In contrast, Fujairah’s HSFO price has remained steady. These price movements have narrowed the port’s Hi5 spread by $8/mt to $65/mt, which is lower than Zhoushan’s $81/mt and Singapore’s $71/mt spreads.

On the supply front, prompt bunker availability in Fujairah remains tight across all grades, with recommended lead times of 5–7 days — a similar situation to that in the nearby port of Khor Fakkan.

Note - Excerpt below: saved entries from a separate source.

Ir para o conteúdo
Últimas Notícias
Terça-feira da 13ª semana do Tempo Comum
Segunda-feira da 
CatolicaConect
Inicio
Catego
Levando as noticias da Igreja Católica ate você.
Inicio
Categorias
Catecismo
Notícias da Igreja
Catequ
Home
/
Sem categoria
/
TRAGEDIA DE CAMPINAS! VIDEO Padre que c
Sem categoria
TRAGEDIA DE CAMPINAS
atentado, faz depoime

In Iraq’s Basrah, VLSFO and LSMGO are readily available, but HSFO supply remains constrained. Meanwhile, all grades are in short supply at Egypt’s Port Suez, with stocks nearly depleted.

Brent

The front-month ICE Brent contract has declined by $0.28/bbl on the day, to trade at $65.30/bbl at 17.00 SGT (09.00 GMT).

Upward pressure:

Brent crude has gained some upward support amid persistent risks to Russian oil supplies following repeated attacks on one of its largest oil refineries.

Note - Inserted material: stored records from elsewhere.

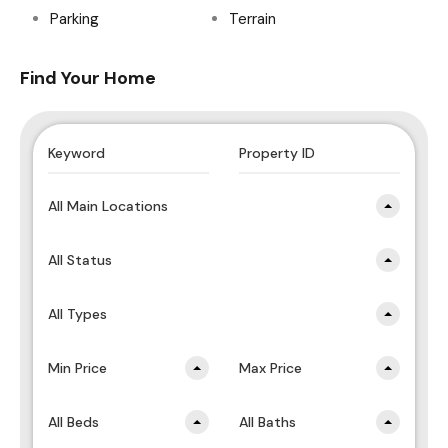
Parking
Terrain
Find Your Home
All Main Locations
All Status
All Types
Min Price
Max Price
All Beds
All Baths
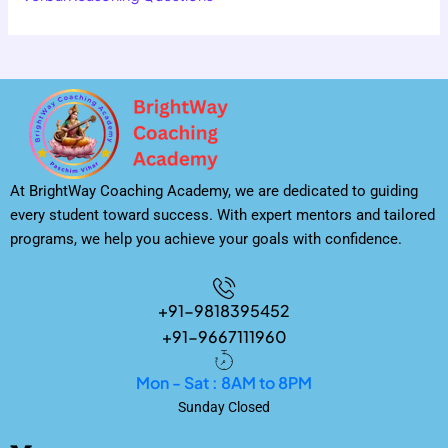
At BrightWay Coaching Academy, we are dedicated to guiding
every student toward success. With expert mentors and tailored
programs, we help you achieve your goals with confidence.
+91-9818395452
+91-9667111960
Mon - Sat : 8AM to 8PM
Sunday Closed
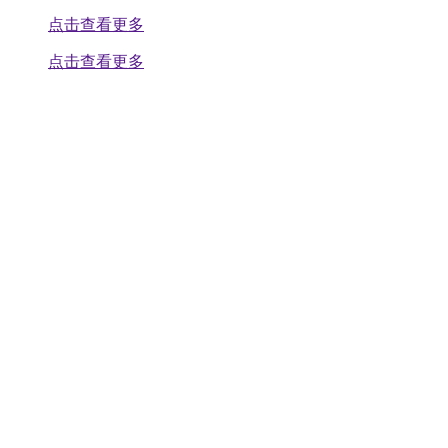
点击查看更多
点击查看更多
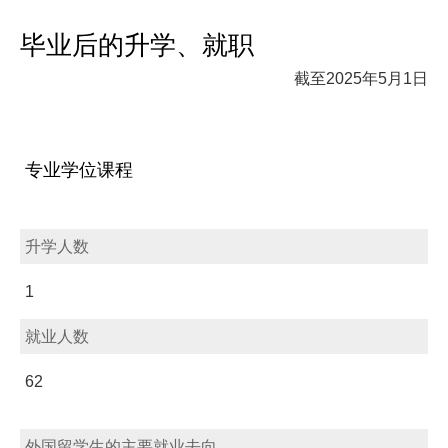
毕业后的升学、就职
截至2025年5月1日
专业学位课程
升学人数
1
就业人数
62
外国留学生的主要就业去向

The Kirishi oil refinery has halted operations at one of its main crude distillation units after a drone attack caused a fire on 4 October, Reuters reported.

The facility has a processing capacity of about 20 million mt/year, and recovery is expected to take around a month, Reuters reported citing two industry sources.

“In the last two months, Ukraine has attacked at least 15 Russian refineries, reducing refinery runs by over 500kb/d [500,000 b/d], with refinery throughput falling below 5mb/d [5 million b/d],” remarked ANZ Bank’s senior commodity strategist Daniel Hynes.

Downward pressure:

Oil has edged lower after the Organization of the Petroleum Exporting Countries and its allies (OPEC+) announced another production increase for November.

Eight members of the coalition agreed to collectively increase their production by another 137,000 b/d next month.

This marks the seventh consecutive production hike, though it is significantly smaller than the monthly output increase of about 547,000 b/d in September.

“While this increase isn’t as dramatic as some industry rumors suggested, it still is another monthly hike since April—amounting to roughly 2.5 million additional barrels a day added to global supply,” Price Futures Group’s senior market analyst Phil Flynn said.